Doriane et son mari ont ouvert un foodtruck. Photo : O.SC.

De science Po à cuistot

Doriane a aussi l’espérance en bandoulière. Opticienne de métier, elle s’est frotté les yeux, à 29 ans, après cinq ans à “faire du chiffre”. Son avenir s’est imposé comme une évidence : fini “l’abattage”. Place au métier-passion qui offre le partage comme valeur cardinale. Comme l’explique Cassely  quand il portraitiste Marie qui a ouvert le premier bar à fromages de Montpellier. “Elle avait envie de revenir vers des produits de terroir, de produits de qualité, au lait cru (…) car les gens ont envie de  savoir d’où viennent les produits (…) De la même façon, Doriane avait cette vision du partage de la bonne cuisine avec “de bons ingrédients locaux et frais” quand elle a ouvert il y a quelques mois un foodtruck, le Camion Phare. Ce jour-là, elle avait posé ses tables dans une zone aquatechnique à Sète. Pour “donner du bonheur et assouvir ma passion créative”. C’est aussi un camion-restaurant qu’a ouvert Saber Abbes à la Défense, à Paris. De sciences po à cuistot. “J’écrivais les discours des hommes politiques”. Se disant surexploité, mal dans son travail, en manque d’accomplissement personnel, “j’ai tout plaqué pour ouvrir il y a trois mois ce petit resto ambulant”, dit-il. Saber Abbes, 31 ans, se rappelle “les journées assommantes voire hallucinantes où  il m’était même interdit de caler un rendez-vous chez le médecin, les calculs politiciens pas forcément en faveur des gens… Sa formation supérieure est cependant un atout. Pour lever des fonds. Pour le marketing commercial. Et pour s’ouvrir des portes. Toutes les portes.

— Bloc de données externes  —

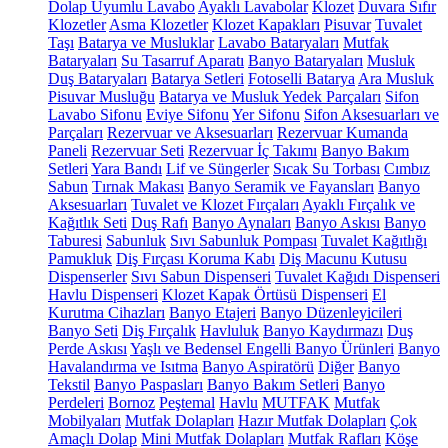
Dolap Uyumlu Lavabo
Ayaklı Lavabolar
Klozet
Duvara Sıfır
Klozetler
Asma Klozetler
Klozet Kapakları
Pisuvar
Tuvalet
Taşı
Batarya ve Musluklar
Lavabo Bataryaları
Mutfak
Bataryaları
Su Tasarruf Aparatı
Banyo Bataryaları
Musluk
Duş Bataryaları
Batarya Setleri
Fotoselli Batarya
Ara Musluk
Pisuvar Musluğu
Batarya ve Musluk Yedek Parçaları
Sifon
Lavabo Sifonu
Eviye Sifonu
Yer Sifonu
Sifon Aksesuarları ve
Parçaları
Rezervuar ve Aksesuarları
Rezervuar Kumanda
Paneli
Rezervuar Seti
Rezervuar İç Takımı
Banyo Bakım
Setleri
Yara Bandı
Lif ve Süngerler
Sıcak Su Torbası
Cımbız
Sabun
Tırnak Makası
Banyo Seramik ve Fayansları
Banyo
Aksesuarları
Tuvalet ve Klozet Fırçaları
Ayaklı Fırçalık ve
Kağıtlık Seti
Duş Rafı
Banyo Aynaları
Banyo Askısı
Banyo
Taburesi
Sabunluk
Sıvı Sabunluk Pompası
Tuvalet Kağıtlığı
Pamukluk
Diş Fırçası Koruma Kabı
Diş Macunu Kutusu
Dispenserler
Sıvı Sabun Dispenseri
Tuvalet Kağıdı Dispenseri
Havlu Dispenseri
Klozet Kapak Örtüsü Dispenseri
El
Kurutma Cihazları
Banyo Etajeri
Banyo Düzenleyicileri
Banyo Seti
Diş Fırçalık
Havluluk
Banyo Kaydırmazı
Duş
Perde Askısı
Yaşlı ve Bedensel Engelli Banyo Ürünleri
Banyo
Havalandırma ve Isıtma
Banyo Aspiratörü
Diğer
Banyo
Tekstil
Banyo Paspasları
Banyo Bakım Setleri
Banyo
Perdeleri
Bornoz
Peştemal
Havlu
MUTFAK
Mutfak
Mobilyaları
Mutfak Dolapları
Hazır Mutfak Dolapları
Çok
Amaçlı Dolap
Mini Mutfak Dolapları
Mutfak Rafları
Köşe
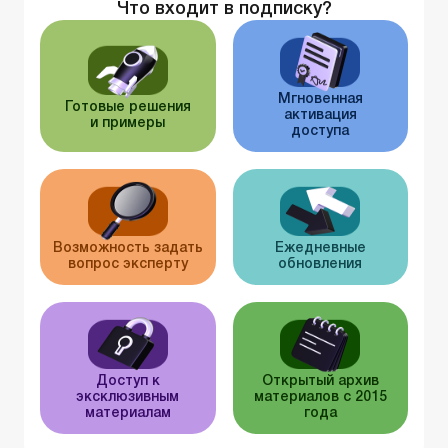
Что входит в подписку?
Мгновенная
Готовые решения
активация
и примеры
доступа
Возможность задать
Ежедневные
вопрос эксперту
обновления
Доступ к
Открытый архив
эксклюзивным
материалов с 2015
материалам
года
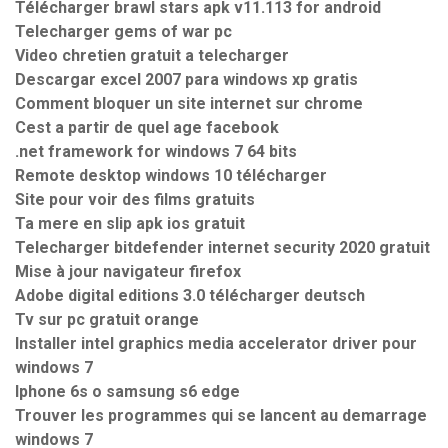
Télécharger brawl stars apk v11.113 for android
Telecharger gems of war pc
Video chretien gratuit a telecharger
Descargar excel 2007 para windows xp gratis
Comment bloquer un site internet sur chrome
Cest a partir de quel age facebook
.net framework for windows 7 64 bits
Remote desktop windows 10 télécharger
Site pour voir des films gratuits
Ta mere en slip apk ios gratuit
Telecharger bitdefender internet security 2020 gratuit
Mise à jour navigateur firefox
Adobe digital editions 3.0 télécharger deutsch
Tv sur pc gratuit orange
Installer intel graphics media accelerator driver pour
windows 7
Iphone 6s o samsung s6 edge
Trouver les programmes qui se lancent au demarrage
windows 7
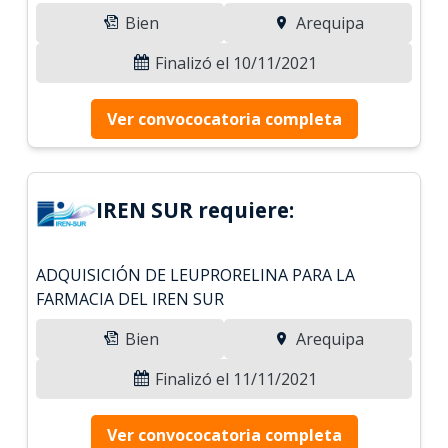
Bien
Arequipa
Finalizó el 10/11/2021
Ver convococatoria completa
IREN SUR requiere:
ADQUISICIÓN DE LEUPRORELINA PARA LA
FARMACIA DEL IREN SUR
Bien
Arequipa
Finalizó el 11/11/2021
Ver convococatoria completa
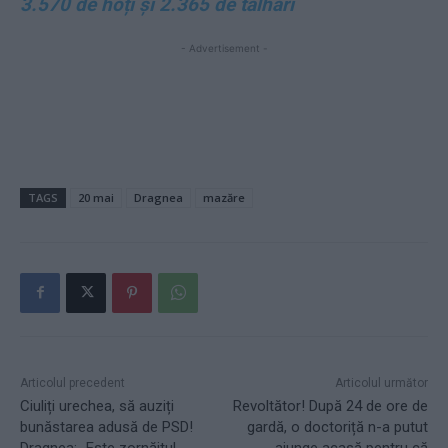
3.570 de hoți și 2.365 de tâlhari
- Advertisement -
TAGS
20 mai
Dragnea
mazăre
Articolul precedent
Articolul următor
Ciuliți urechea, să auziți
Revoltător! După 24 de ore de
bunăstarea adusă de PSD!
gardă, o doctoriță n-a putut
Dragnea: „Este zornăitul
ajunge acasă pentru că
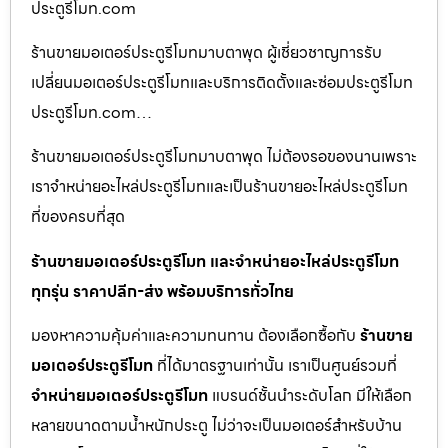
ประตูรีโมท.com
ร้านขายมอเตอร์ประตูรีโมทมาบตาพุด ผู้เชี่ยวชาญการรับ
เปลี่ยนมอเตอร์ประตูรีโมทและบริการติดตั้งและซ่อมประตูรีโมท
ประตูรีโมท.com…
ร้านขายมอเตอร์ประตูรีโมทมาบตาพุด ไม่ต้องรอของนานเพราะ
เราจำหน่ายอะไหล่ประตูรีโมทและเป็นร้านขายอะไหล่ประตูรีโมท
ที่ของครบที่สุด
ร้านขายมอเตอร์ประตูรีโมท และจำหน่ายอะไหล่ประตูรีโมท
ทุกรุ่น ราคาปลีก-ส่ง พร้อมบริการทั่วไทย
มองหาความคุ้มค่าและความทนทาน ต้องเลือกซื้อกับ
ร้านขาย
มอเตอร์ประตูรีโมท
ที่ได้มาตรฐานเท่านั้น เราเป็นศูนย์รวมที่
จำหน่ายมอเตอร์ประตูรีโมท
แบรนด์ชั้นนำระดับโลก มีให้เลือก
หลายขนาดตามน้ำหนักประตู ไม่ว่าจะเป็นมอเตอร์สำหรับบ้าน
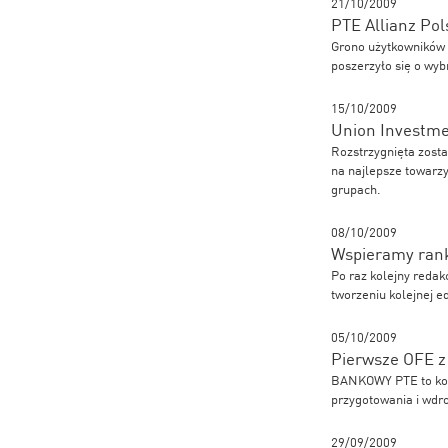
21/10/2009
PTE Allianz Pol
Grono użytkowników 
poszerzyło się o wyb
15/10/2009
Union Investmen
Rozstrzygnięta zosta
na najlepsze towarz
grupach.
08/10/2009
Wspieramy rank
Po raz kolejny redak
tworzeniu kolejnej e
05/10/2009
Pierwsze OFE z
BANKOWY PTE to kole
przygotowania i wdro
29/09/2009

Les Temps Modernes de Chaplin dénonçaient la peur de la robotisation de la société ; le somptueux film Brazil dénonçait, lui, avec humour ravageur le règne stupide de la bureaucratie toute-puissante. Plus près de nous, le mystérieux mouvement Nuit debout, né spontanément en 2016, notamment en réaction contre la loi Travail, était justement animé par de jeunes diplômés qui se sentaient déclassés. Tous ces diplômés en sont un peu la synthèse qui s’enthousiasment volontiers dans leur nouvelle approche d’un métier manuel. Un auto-récit doublé d’un néo-prestige, celui de l’entreprenariat à tout crin. C’est le cas de Sébastien Girault. Agé d’à peine 25 ans, ce jeune homme, originaire de Mayenne, habitant à Montpellier depuis deux ans, s’apprête à lancer l’équivalent d’un Facebook pour jardiniers intégrant une boutique en ligne. C’est une première en France ! Il y a un an, il a vite décliné la reconduction de son contact à la prestigieuse Banque publique d’investissement (BPI) qu’il n’avait pas eu de mal à intégrer après une non moins prestigieuse école de commerce. Le nouvel ordre commercial est en marche.

Olivier SCHLAMA

(1) Enquête réalisée auprès d’un échantillon de 1001 Français interrogés par Internet les 17 et 18 mai 2017, parmi lesquels 631 actifs.